PROBLEM TO WORK ON: Copy out the listing below word for word, leaving the pictures out of your answer.

Collected data entries
•••••

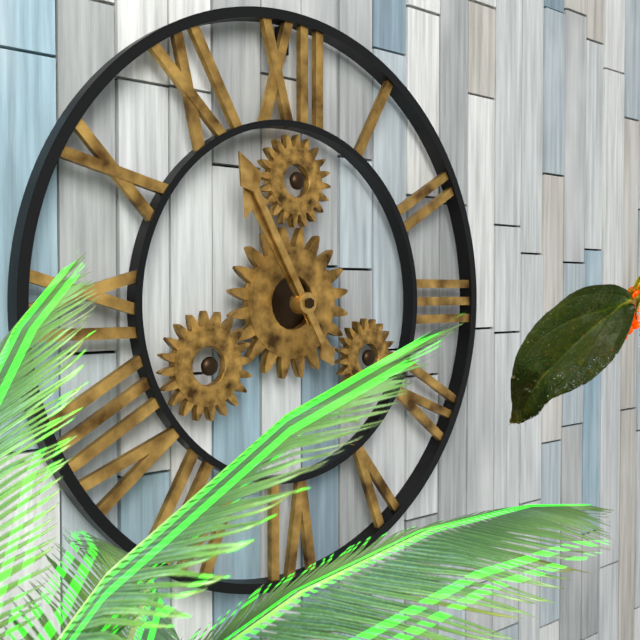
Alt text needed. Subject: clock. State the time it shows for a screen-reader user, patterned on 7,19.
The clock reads 10,55
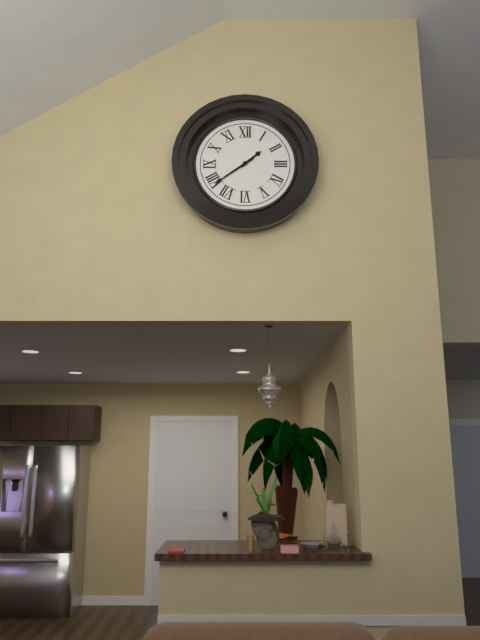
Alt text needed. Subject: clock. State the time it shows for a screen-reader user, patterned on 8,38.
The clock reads 1,39
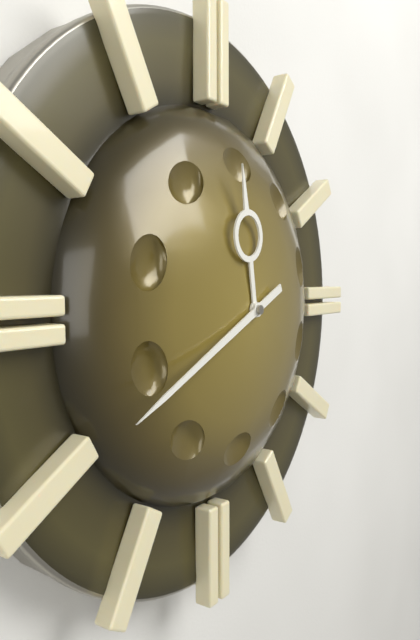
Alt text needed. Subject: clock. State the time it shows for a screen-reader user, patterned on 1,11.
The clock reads 11,41
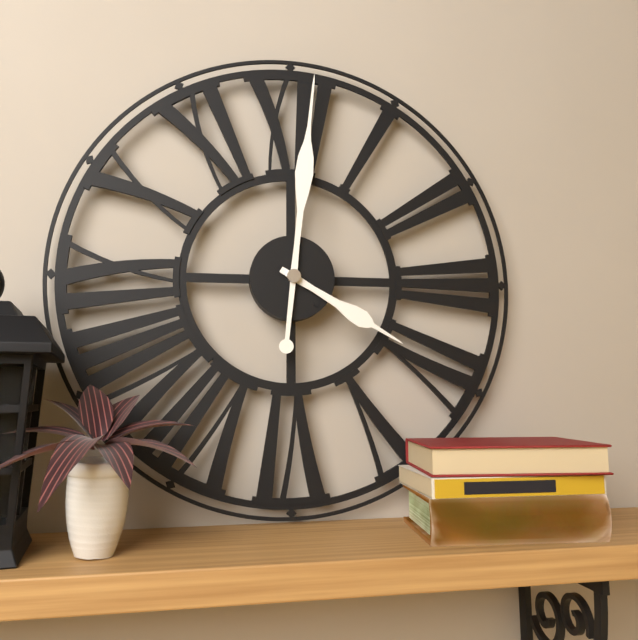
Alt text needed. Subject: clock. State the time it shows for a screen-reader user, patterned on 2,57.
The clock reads 4,01
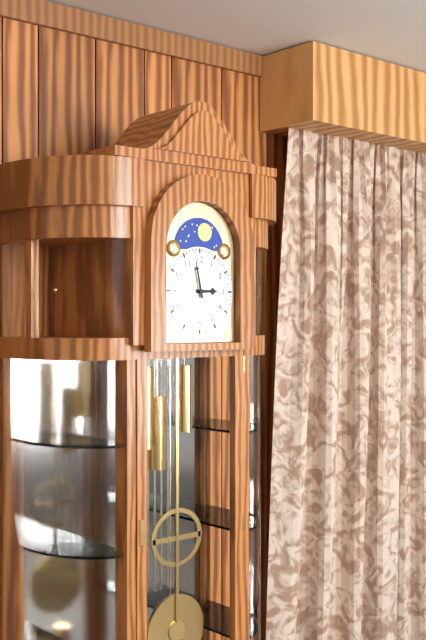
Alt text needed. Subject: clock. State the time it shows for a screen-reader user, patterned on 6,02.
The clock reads 2,58
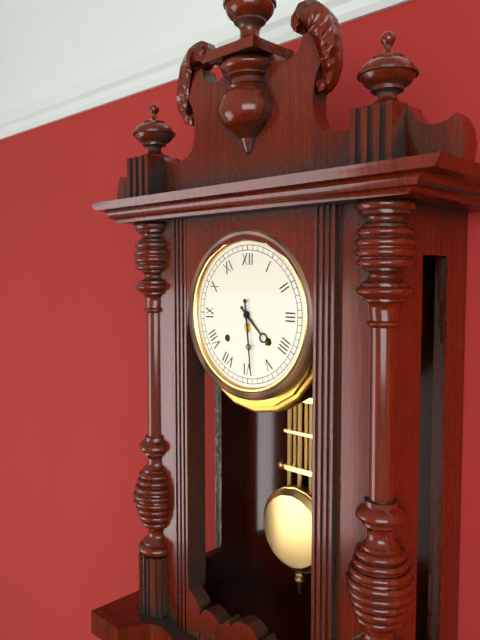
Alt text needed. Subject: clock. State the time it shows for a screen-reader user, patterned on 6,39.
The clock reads 4,29
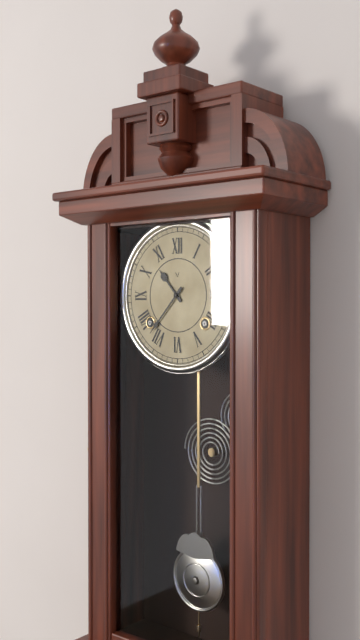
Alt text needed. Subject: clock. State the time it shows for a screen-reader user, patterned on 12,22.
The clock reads 10,37
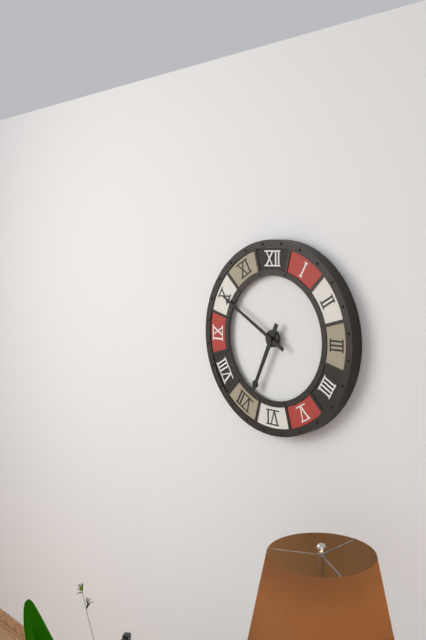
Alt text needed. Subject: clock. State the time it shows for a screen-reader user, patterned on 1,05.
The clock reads 6,50
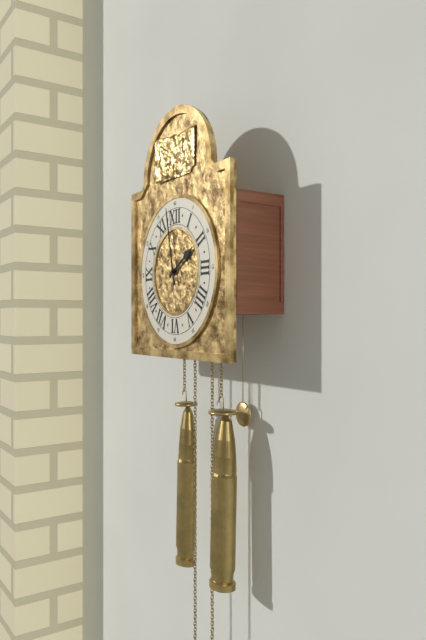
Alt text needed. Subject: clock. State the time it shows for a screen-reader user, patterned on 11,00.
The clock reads 1,58
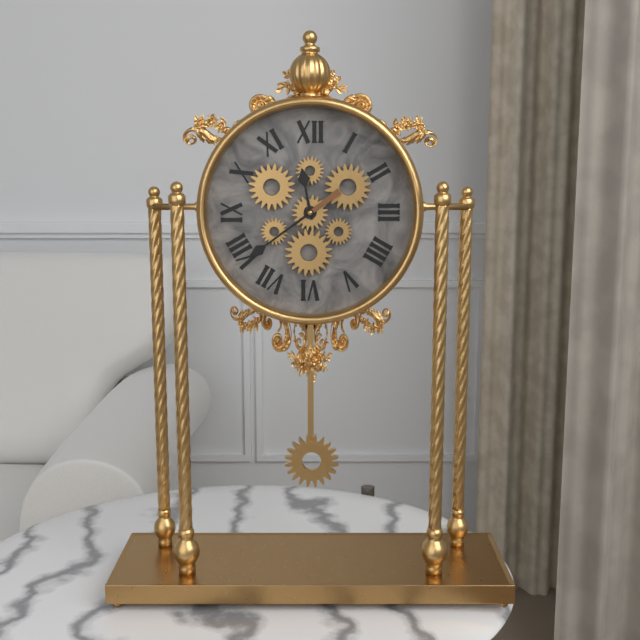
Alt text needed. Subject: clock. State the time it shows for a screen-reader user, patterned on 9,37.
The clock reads 11,39
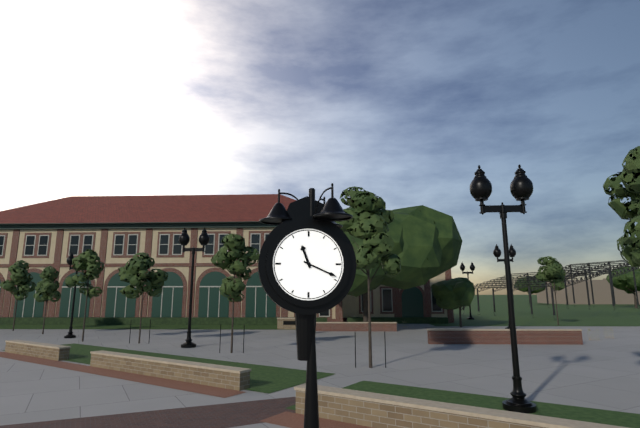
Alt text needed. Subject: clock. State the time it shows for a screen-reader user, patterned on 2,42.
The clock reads 11,19
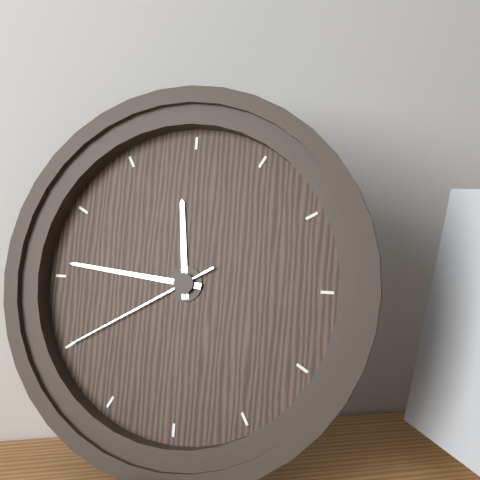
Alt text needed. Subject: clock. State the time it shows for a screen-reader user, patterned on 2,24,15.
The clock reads 11,46,40
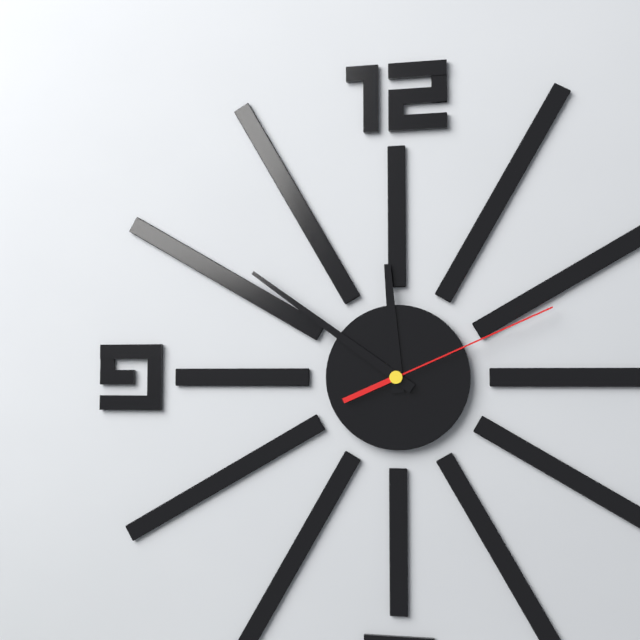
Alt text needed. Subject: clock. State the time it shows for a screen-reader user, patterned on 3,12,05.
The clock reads 11,51,11
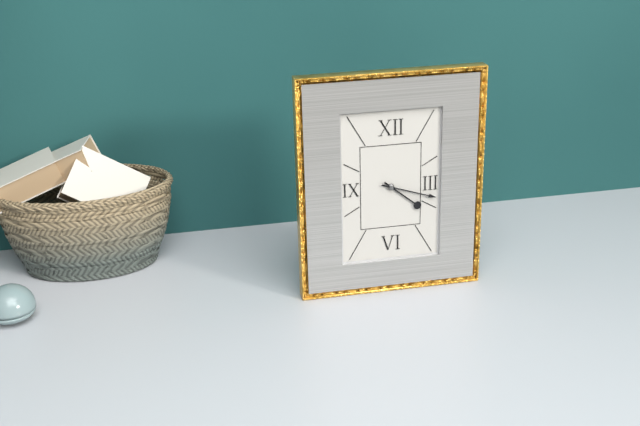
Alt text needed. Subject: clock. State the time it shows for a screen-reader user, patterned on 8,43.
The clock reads 4,18
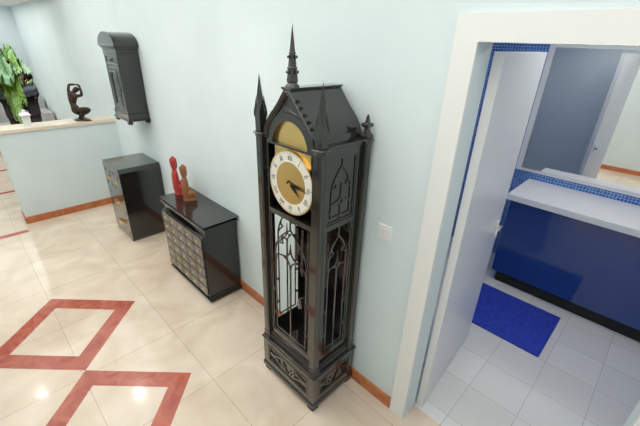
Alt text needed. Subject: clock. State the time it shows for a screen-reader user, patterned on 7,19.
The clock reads 4,16
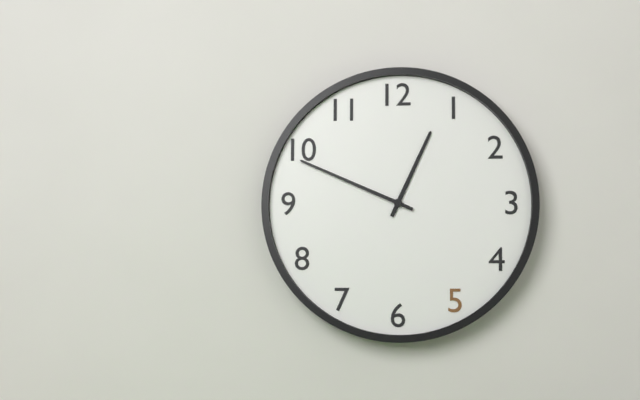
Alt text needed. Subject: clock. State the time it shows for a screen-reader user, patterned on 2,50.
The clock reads 12,49
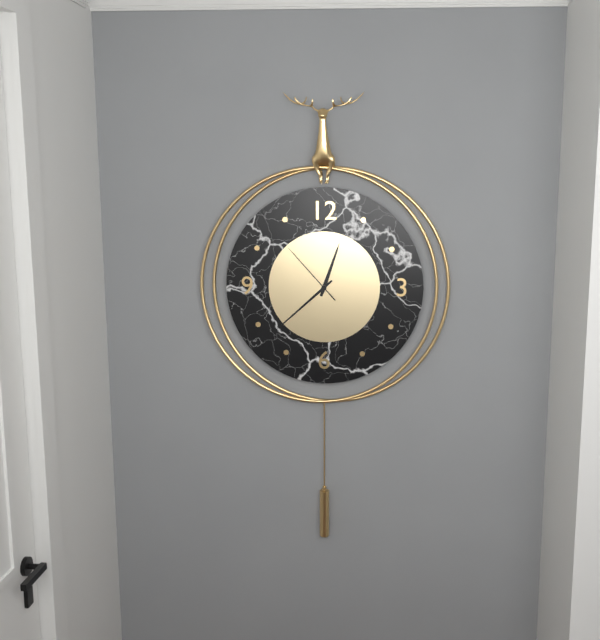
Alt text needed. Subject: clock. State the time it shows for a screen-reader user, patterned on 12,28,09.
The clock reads 12,38,53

•••••

PROBLEM SOLUTION:
Alt text needed. Subject: clock. State the time it shows for a screen-reader user, patterned on 7,19.
The clock reads 10,55
Alt text needed. Subject: clock. State the time it shows for a screen-reader user, patterned on 8,38.
The clock reads 1,39
Alt text needed. Subject: clock. State the time it shows for a screen-reader user, patterned on 1,11.
The clock reads 11,41
Alt text needed. Subject: clock. State the time it shows for a screen-reader user, patterned on 2,57.
The clock reads 4,01
Alt text needed. Subject: clock. State the time it shows for a screen-reader user, patterned on 6,02.
The clock reads 2,58
Alt text needed. Subject: clock. State the time it shows for a screen-reader user, patterned on 6,39.
The clock reads 4,29
Alt text needed. Subject: clock. State the time it shows for a screen-reader user, patterned on 12,22.
The clock reads 10,37
Alt text needed. Subject: clock. State the time it shows for a screen-reader user, patterned on 1,05.
The clock reads 6,50
Alt text needed. Subject: clock. State the time it shows for a screen-reader user, patterned on 11,00.
The clock reads 1,58
Alt text needed. Subject: clock. State the time it shows for a screen-reader user, patterned on 9,37.
The clock reads 11,39
Alt text needed. Subject: clock. State the time it shows for a screen-reader user, patterned on 2,42.
The clock reads 11,19
Alt text needed. Subject: clock. State the time it shows for a screen-reader user, patterned on 2,24,15.
The clock reads 11,46,40
Alt text needed. Subject: clock. State the time it shows for a screen-reader user, patterned on 3,12,05.
The clock reads 11,51,11
Alt text needed. Subject: clock. State the time it shows for a screen-reader user, patterned on 8,43.
The clock reads 4,18
Alt text needed. Subject: clock. State the time it shows for a screen-reader user, patterned on 7,19.
The clock reads 4,16
Alt text needed. Subject: clock. State the time it shows for a screen-reader user, patterned on 2,50.
The clock reads 12,49
Alt text needed. Subject: clock. State the time it shows for a screen-reader user, patterned on 12,28,09.
The clock reads 12,38,53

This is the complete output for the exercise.